Solberg and Worthington intend to change that dynamic for the better. They have established relationships with Coleman Farms and Goschie Farms, purchased a supply of hops from the 2009 harvest along with hundreds of thousands of dollars of equipment for the new pellet facility and starting building relationships with brewers, crop scientists and suppliers. They’re planning to test out their new facility in the first week in March, and Solberg is confident that over time, Indie Hops will bring stability to a market that’s been maddeningly unpredictable for the past few years.

“The brewers don’t like volatility,” he says. “They like a fair price that’s sustainable. So we’re going to provide that. We’re going to price more like a consumer products company rather than a floating commodities market thing. Our promise to the brewers is that price isn’t going to change much other than small inflationary moves.”

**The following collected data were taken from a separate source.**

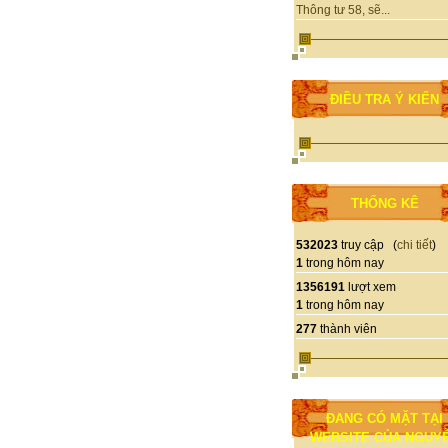
Thông tư 58, sẽ...
ĐIỀU TRA Ý KIẾN
THỐNG KÊ
532023
truy cập (
chi tiết
)
1
trong hôm nay
1356191
lượt xem
1
trong hôm nay
277
thành viên
ĐANG CÓ MẶT TẠI
WEBSITE CỦA NGUY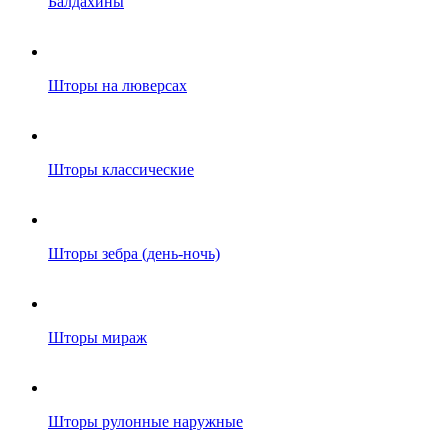
Балдахины
Шторы на люверсах
Шторы классические
Шторы зебра (день-ночь)
Шторы мираж
Шторы рулонные наружные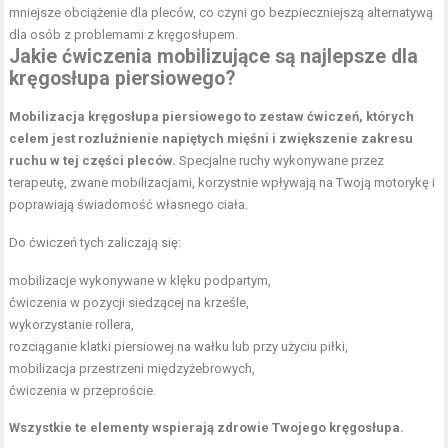
mniejsze obciążenie dla pleców, co czyni go bezpieczniejszą alternatywą
dla osób z problemami z kręgosłupem.
Jakie ćwiczenia mobilizujące są najlepsze dla
kręgosłupa piersiowego?
Mobilizacja kręgosłupa piersiowego to zestaw ćwiczeń, których
celem jest rozluźnienie napiętych mięśni i zwiększenie zakresu
ruchu w tej części pleców.
Specjalne ruchy wykonywane przez
terapeutę, zwane mobilizacjami, korzystnie wpływają na Twoją motorykę i
poprawiają świadomość własnego ciała.
Do ćwiczeń tych zaliczają się:
mobilizacje wykonywane w
klęku podpartym
,
ćwiczenia w pozycji siedzącej na krześle,
wykorzystanie rollera,
rozciąganie klatki piersiowej na wałku lub przy użyciu piłki,
mobilizacja przestrzeni międzyżebrowych,
ćwiczenia w przeproście.
Wszystkie te elementy wspierają zdrowie Twojego kręgosłupa.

Solberg says he’s lined up major brewers from up and down the West Coast as potential customers, but he can’t offer any names yet for fear of burning bridges. He has been running the sales side of the business out of his Portland home. He climbed as high as vice president of international apparel at Nike, so you can assume he’s probably got some marketing chops. It helps that he’s selling a solution in addition to a product.

“We can bring something to the craft brewers that gives them a real advantage,” he says. “We can also stabilize some things for the Oregon hop farmers.”

Solberg recognizes that success will take time and is far from guaranteed. Craft brewers are unlikely to jump to a new supplier overnight, and it could take OSU’s crop scientists eight to 10 years to come up with a quality, disease-free new variety of aroma hops. But he believes that the Indie Hops strategy makes sense, and the timing is good.

“We’re not gonna get rich doing this by any means,” Solberg says, laughing. “But I think it’s something that can pay for itself, and eventually become a nice little business.”

Ben Jacklet is managing editor of Oregon Business.